Platt Perspective on Business and Technology

When job performance failure begins with the job description

Posted in HR and personnel, strategy and planning by Timothy Platt on October 14, 2010

I write this posting with yesterday’s firmly in mind (see Effective Mentoring in Spite of Personality Differences – the consultant and client context) as this also deals with matters of personality and work. There, emphasis was on working with others, and here my focus is on tasks and goals. And I start out by making note of what as an abstraction is an obvious. There are tasks and types of task that are easier and more enjoyable for those with the right temperament and personality, and for each task and potential task there are also people who would not be suited to them – and regardless of what they know academically and intellectually.

• Who would you look for by personality type and temperament to manage teams in the presence of rapid change and uncertainty and in the face of significant risk and opportunity?
• Who would you look for when your goal is to find that perfect candidate for diving into the details, and doing the careful data analyses and syntheses needed to manage due diligence for the changing approaches that this first bullet point performer will be developing and leading through?
• Is it realistic if a board of directors decides that they have to have one person – one CEO who will be both the up-front visionary, big picture leader of that first bullet point and also that detail oriented, close –up perspective high performer of the second?
• In the real world, the people who can most effectively accomplish for the first bullet point will set aside the requirements of the second as complex, onerous and distracting – and due diligence just will not get done to the extent that they do not delegate it to others. If you find someone more suited to the second, more detail oriented job requirements you may very well see that big picture leadership set of requirements drifting off course too, and once again unless they have explicitly brought in someone (e.g. a chief strategy officer or similar) to take care of that for them.
• Either way, success will require dividing this conflicting-by-candidate-type set of high priority tasks and priorities so everyone can focus on what they do best by temperament as well as training and experience.
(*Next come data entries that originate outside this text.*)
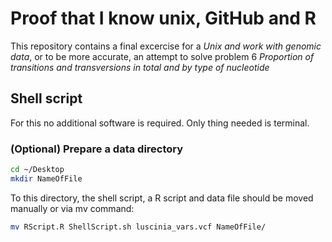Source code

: # Proof that I know unix, GitHub and R
This repository contains a final excercise for a *Unix and work with genomic data*, or to be more accurate, an attempt to solve problem 6 *Proportion of transitions and transversions in total and by type of nucleotide*

## Shell script
For this no additional software is required. Only thing needed is terminal. 
### (Optional) Prepare a data directory
``` bash
cd ~/Desktop
mkdir NameOfFile 
```
To this directory, the shell script, a R script and data file should be moved manually or via mv command:
``` bash
mv RScript.R ShellScript.sh luscinia_vars.vcf NameOfFile/
```
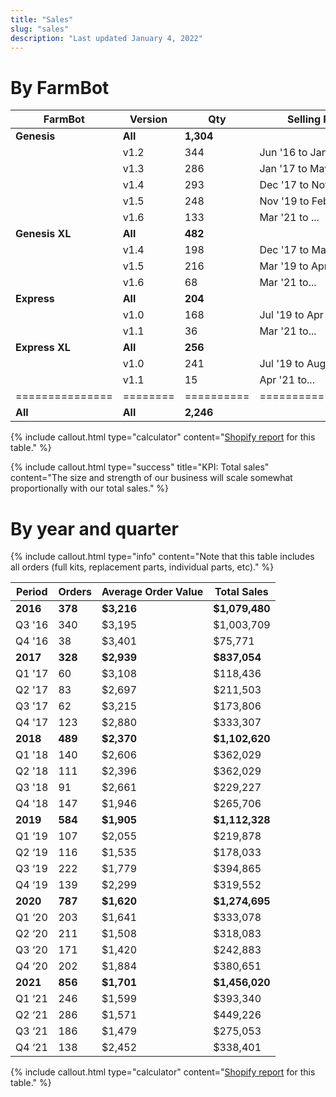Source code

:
 ```yaml
---
title: "Sales"
slug: "sales"
description: "Last updated January 4, 2022"
---
```


# By FarmBot

|FarmBot        |Version |Qty       |Selling Period     |Avg. Price          |Net Sales |
|---------------|--------|----------|-------------------|--------------------|----------|
|**Genesis**    |**All** |**1,304** |                   |**$2,712**          |**$3,536,254**
|               |v1.2    |344       |Jun '16 to Jan '17 |$2,897              |$996,480
|               |v1.3    |286       |Jan '17 to May '18 |$2,630              |$752,260
|               |v1.4    |293       |Dec '17 to Nov '19 |$2,411              |$706,337
|               |v1.5    |248       |Nov '19 to Feb '21 |$2,639              |$654,434
|               |v1.6    |133       |Mar '21 to ...     |$3,209              |$426,743
|**Genesis XL** |**All** |**482**   |                   |**$3,967**          |**$1,912,009**
|               |v1.4    |198       |Dec '17 to Mar '19 |$3,539              |$700,799
|               |v1.5    |216       |Mar '19 to Apr '21 |$4,112              |$888,204
|               |v1.6    |68        |Mar '21 to...      |$4,750              |$323,006
|**Express**    |**All** |**204**   |                   |**$1,526**          |**$311,206**
|               |v1.0    |168       |Jul '19 to Apr '21 |$1,534              |$257,656
|               |v1.1    |36        |Mar '21 to...      |$1,488              |$53,550
|**Express XL** |**All** |**256**   |                   |**$1,800**          |**$460,832**
|               |v1.0    |241       |Jul '19 to Aug '21 |$1,792              |$431,760
|               |v1.1    |15        |Apr '21 to...      |$1,938              |$29,072
|===============|========|==========|===================|====================|
|**All**        |**All** |**2,246** |                   |**$2,770**          |**$6,220,301**

{%
include callout.html
type="calculator"
content="[Shopify report](https://farmbot.myshopify.com/admin/reports/2536702050?since=2016-06-01&until=2022-01-03) for this table."
%}

{%
include callout.html
type="success"
title="KPI: Total sales"
content="The size and strength of our business will scale somewhat proportionally with our total sales."
%}

# By year and quarter

{%
include callout.html
type="info"
content="Note that this table includes all orders (full kits, replacement parts, individual parts, etc)."
%}

|Period    |Orders  |Average Order Value|Total Sales|
|----------|--------|-------------------|-----------|
|**2016**  |**378** |**$3,216**         |**$1,079,480**
|Q3 '16    |340     |$3,195             |$1,003,709
|Q4 '16    |38      |$3,401             |$75,771
|**2017**  |**328** |**$2,939**         |**$837,054**
|Q1 '17    |60      |$3,108             |$118,436
|Q2 '17    |83      |$2,697             |$211,503
|Q3 '17    |62      |$3,215             |$173,806
|Q4 '17    |123     |$2,880             |$333,307
|**2018**  |**489** |**$2,370**         |**$1,102,620**
|Q1 '18    |140     |$2,606             |$362,029
|Q2 '18    |111     |$2,396             |$362,029
|Q3 '18    |91      |$2,661             |$229,227
|Q4 '18    |147     |$1,946             |$265,706
|**2019**	 |**584** |**$1,905**         |**$1,112,328**
|Q1 ‘19	   |107     |$2,055             |$219,878
|Q2 ‘19	   |116     |$1,535             |$178,033
|Q3 ‘19	   |222     |$1,779             |$394,865
|Q4 ‘19	   |139     |$2,299             |$319,552
|**2020**	 |**787** |**$1,620**         |**$1,274,695**
|Q1 ‘20	   |203     |$1,641             |$333,078
|Q2 ‘20	   |211     |$1,508             |$318,083
|Q3 ‘20	   |171     |$1,420             |$242,883
|Q4 ‘20	   |202     |$1,884             |$380,651
|**2021**	 |**856** |**$1,701**         |**$1,456,020**
|Q1 ‘21	   |246     |$1,599             |$393,340
|Q2 ‘21	   |286     |$1,571             |$449,226
|Q3 ‘21	   |186     |$1,479             |$275,053
|Q4 ‘21	   |138     |$2,452             |$338,401

{%
include callout.html
type="calculator"
content="[Shopify report](https://farmbot.myshopify.com/admin/reports/2536734818?since=2019-07-01&until=2019-09-30) for this table."
%}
It is amazing how many job descriptions are drafted with organizational goals and priorities in mind, which is good, but without regard to the issues of actually finding people who can span these personality type and temperament chasms – which I will simply say is common.
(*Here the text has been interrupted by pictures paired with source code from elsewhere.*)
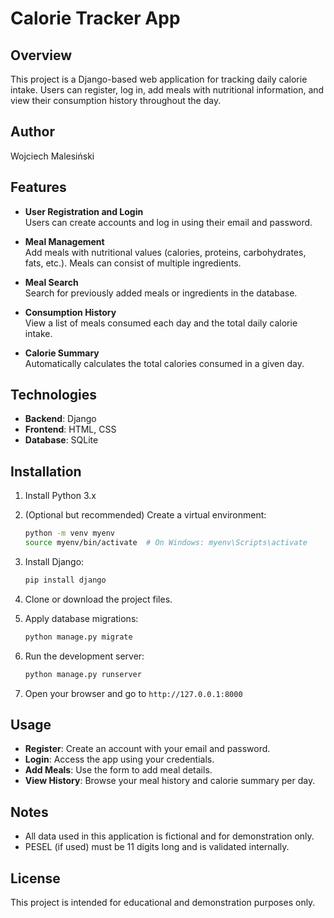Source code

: 
# Calorie Tracker App

## Overview

This project is a Django-based web application for tracking daily calorie intake. Users can register, log in, add meals with nutritional information, and view their consumption history throughout the day.

## Author

Wojciech Malesiński

## Features

- **User Registration and Login**  
  Users can create accounts and log in using their email and password.

- **Meal Management**  
  Add meals with nutritional values (calories, proteins, carbohydrates, fats, etc.). Meals can consist of multiple ingredients.

- **Meal Search**  
  Search for previously added meals or ingredients in the database.

- **Consumption History**  
  View a list of meals consumed each day and the total daily calorie intake.

- **Calorie Summary**  
  Automatically calculates the total calories consumed in a given day.

## Technologies

- **Backend**: Django
- **Frontend**: HTML, CSS
- **Database**: SQLite

## Installation

1. Install Python 3.x  
2. (Optional but recommended) Create a virtual environment:
   ```bash
   python -m venv myenv
   source myenv/bin/activate  # On Windows: myenv\Scripts\activate
   ```

3. Install Django:
   ```bash
   pip install django
   ```

4. Clone or download the project files.  
5. Apply database migrations:
   ```bash
   python manage.py migrate
   ```

6. Run the development server:
   ```bash
   python manage.py runserver
   ```

7. Open your browser and go to `http://127.0.0.1:8000`

## Usage

- **Register**: Create an account with your email and password.  
- **Login**: Access the app using your credentials.  
- **Add Meals**: Use the form to add meal details.  
- **View History**: Browse your meal history and calorie summary per day.

## Notes

- All data used in this application is fictional and for demonstration only.
- PESEL (if used) must be 11 digits long and is validated internally.

## License

This project is intended for educational and demonstration purposes only.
If it is important to look to personality types and compatibility considerations when assembling teams, it is just as important to consider these factors when assembling job descriptions. Does this mean there are no potential hires who in fact excel at managing all of the tasks and responsibilities of both bullets point one and two above? No – this just means these Renaissance men and women are going to be very rare finds if you find one of them at all, and they will cost you accordingly.

Divide the tasks and responsibilities that your team has to manage according to how they cluster for technical and hands-on skills and experience. But also partition them into separate job descriptions with personality and temperament in mind too. And if you see that a recent hire is failing on some tasks and priorities while excelling at others from their same job description look at them and their performance but take a fresh look at that job description too. If you find it difficult or even impossible to find a candidate who can meet all of your key requirements ask yourself if you are really looking for what you should be expecting in two people and not one. And reorganize your larger set of requirements and goals to flesh out two separate job descriptions that single individuals are more likely to be able to successfully do and on an ongoing basis.
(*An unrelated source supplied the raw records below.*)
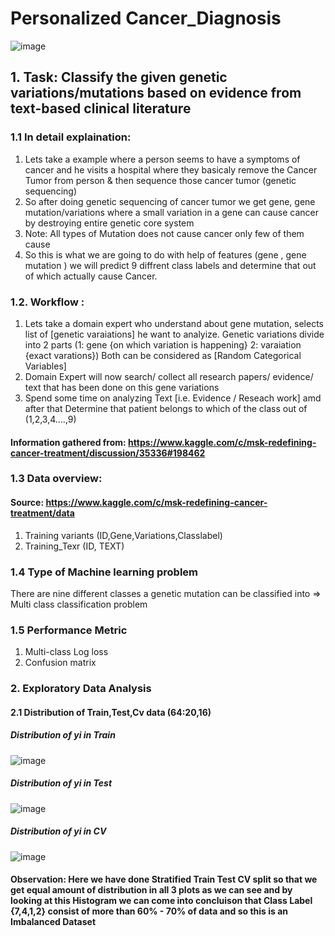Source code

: # Personalized Cancer_Diagnosis

![image](https://user-images.githubusercontent.com/61958476/117837430-13631b00-b297-11eb-86c8-124fe2e4a490.png)

## 1. Task: Classify the given genetic variations/mutations based on evidence from text-based clinical literature

### 1.1 In detail explaination:
1. Lets take a example where a person seems to have a symptoms of cancer and he visits a hospital where they basicaly remove the Cancer Tumor from person & then sequence those cancer tumor (genetic sequencing)
2. So after doing genetic sequencing of cancer tumor we get gene, gene mutation/variations where a small variation in a gene can cause cancer by destroying entire genetic core system 
3. Note: All types of Mutation does not cause cancer only few of them cause
4. So this is what we are going to do with help of features (gene , gene mutation ) we will predict 9 diffrent class labels and determine that out of which actually cause Cancer.

### 1.2. Workflow :
 1. Lets take a domain expert who understand about gene mutation, selects list of [genetic varaiations] he want to analyize.
    Genetic variations divide into 2 parts (1: gene {on which variation is happening} 2: varaiation {exact varations})
    Both can be considered as [Random Categorical Variables]
 2. Domain Expert will now search/ collect all research papers/ evidence/ text that has been done on this
    gene variations
 3. Spend some time on analyzing Text [i.e. Evidence / Reseach work] amd after that Determine that patient
    belongs to which of the class out of (1,2,3,4....,9)
    
#### Information gathered from: https://www.kaggle.com/c/msk-redefining-cancer-treatment/discussion/35336#198462

### 1.3 Data overview:
#### Source: https://www.kaggle.com/c/msk-redefining-cancer-treatment/data
1. Training variants (ID,Gene,Variations,Classlabel)
2. Training_Texr (ID, TEXT)

### 1.4 Type of Machine learning problem
There are nine different classes a genetic mutation can be classified into => Multi class classification problem

### 1.5 Performance Metric
1. Multi-class Log loss
2. Confusion matrix

### 2. Exploratory Data Analysis 
#### 2.1 Distribution of Train,Test,Cv data  (64:20,16)

##### Distribution of yi in Train

![image](https://user-images.githubusercontent.com/61958476/117840331-ae5cf480-b299-11eb-833f-9b9ddc7ec0ae.png)

##### Distribution of yi in Test

![image](https://user-images.githubusercontent.com/61958476/117840724-0d226e00-b29a-11eb-9d67-056760d5e116.png)

##### Distribution of yi in CV
![image](https://user-images.githubusercontent.com/61958476/117840804-1c092080-b29a-11eb-95c6-113d7b64aa1e.png)

#### Observation: Here we have done Stratified Train Test CV split so that we get equal amount of distribution in all 3 plots as we can see and by looking at this Histogram we can come into concluison that Class Label {7,4,1,2} consist of more than 60% - 70% of data and so this is an Imbalanced Dataset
As a final thought for this posting, people change with time and experience, and the more introverted and detail oriented can become more extroverted and big picture oriented (or vice versa). I write this from personal experience as I have seen how my own approach and perspective has changed over the course of my career and I have seen this in others as well. When you are looking for senior management and people who need to connect with and communicate with a diversity of personality types and temperaments, look for people who have grown and changed and who have at least some experience viewing the world and those tasks and priorities lists from more than just one perspective. (Hint: that can be taken as an indication of having picked up at least some wisdom, though I would probably not list that per se as a job description bullet point.)

A simple, basic awareness of this set of issues is an important first step, and my goal in this posting has been to prompt some thought in what may be a new direction for at least some.